Award-winning artist Christopher Bing evokes an 1866 newspaper with pen-and-ink scenes from Lincoln's life: Lincoln wrestling Jack Armstrong, Lincoln taking vows with Mary Todd, Grant and Lee at Appomattox, and Booth shooting Lincoln.
Rich Deas, book designer, has folded Bing's art and sourced archival images into layouts that are undistinguishable for 1866 newspaper design. Every facet of design, from frames to advertisements, has been exactingly molded to evoke the era. The oversized vertical trim underscores the newspaper look and feel. Meticulously researched and exquisitely designed, "Lincoln Shot" is a uniquely inviting and accessible tribute to Lincoln, whose birth bicentennial is February 12, 2009.
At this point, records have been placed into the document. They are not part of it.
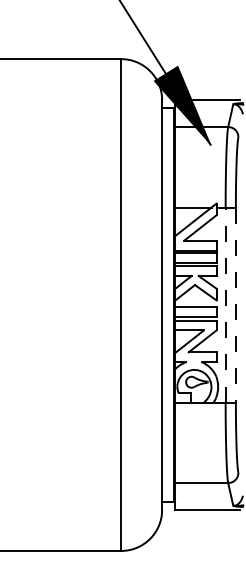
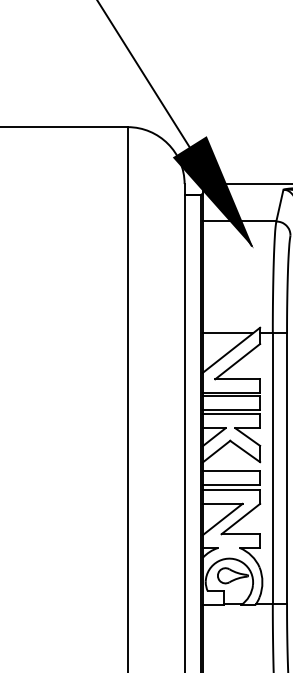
line: (225, 305) -> (272, 469), dashed -> solid
line: (235, 305) -> (286, 469), dashed -> solid

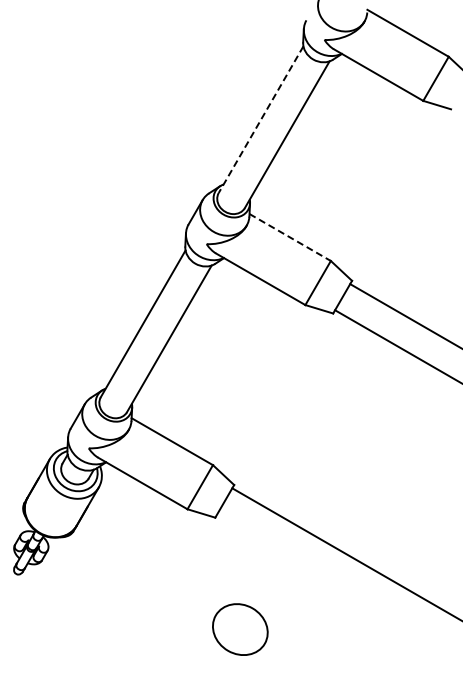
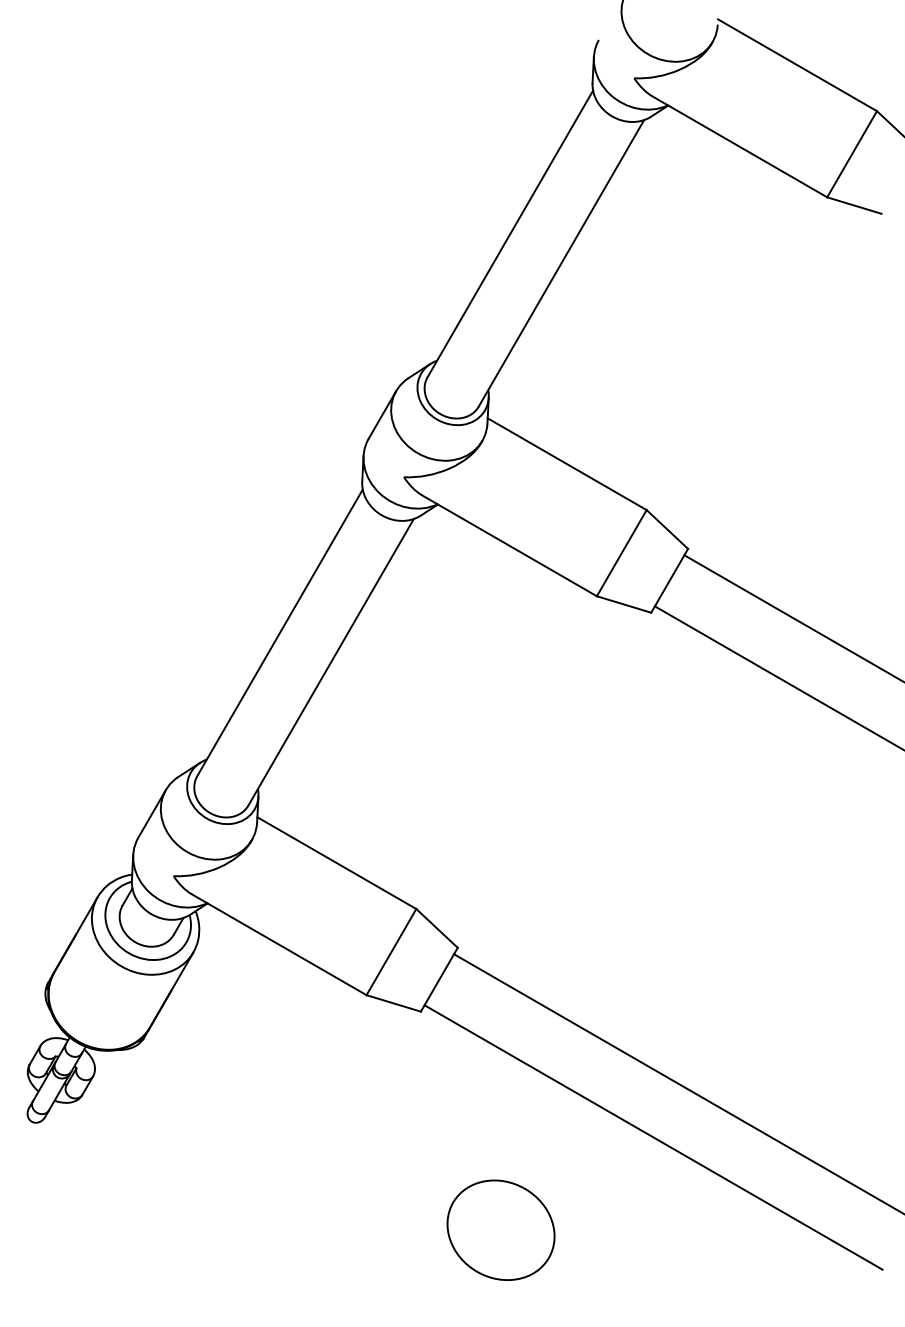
line: (261, 119) -> (511, 233), dashed -> solid
line: (290, 237) -> (567, 464), dashed -> solid
line: (334, 581) -> (653, 1136), added
part: (240, 629) -> (501, 1230), moved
Extra, extra: A special edition tells Lincoln's story
Books about Abraham Lincoln are plentiful this year, but one of the most impressive tributes comes in the form of Lincoln Shot: A President's Life Remembered by Barry Denenberg, featuring enthralling artwork by Christopher Bing. The format is eye-catching: a special edition of a newspaper, dated April 14, 1866, marking the one-year anniversary of Lincoln's death. From the very first page, readers get the sense that they're examining privileged archival documents. The headline reads "President Dies at 7:22, Nation Mourns Fallen Leader." The search for assassin John Wilkes Booth and his conspirators is recounted. After the villains' apprehension and execution, all told with riveting specifics, the paper turns to Lincoln's life, from boyhood hardships in the Indiana wilderness, to spelling bee triumphs, through his early career as a lawyer and romance at age 30 with a charming socialite named Mary Todd. Lincoln's entire political career is offered for inspection and the Civil War is fascinatingly detailed. In fact, though the book is only 40 pages long, there's hardly a moment of Lincoln's life that's missed. With its mimicry of a 19th-century newspaper, complete with archival photography, authentic typesetting and period advertisements, this type of alternative biography is sure to capture the imagination of both ready and reluctant readers. When the story ends with Lincoln's assassination, only five days after the Union victory, we come away with new perspectives on a most famous historical figure and the era he represented, all derived from the unique learning experience that this book provides.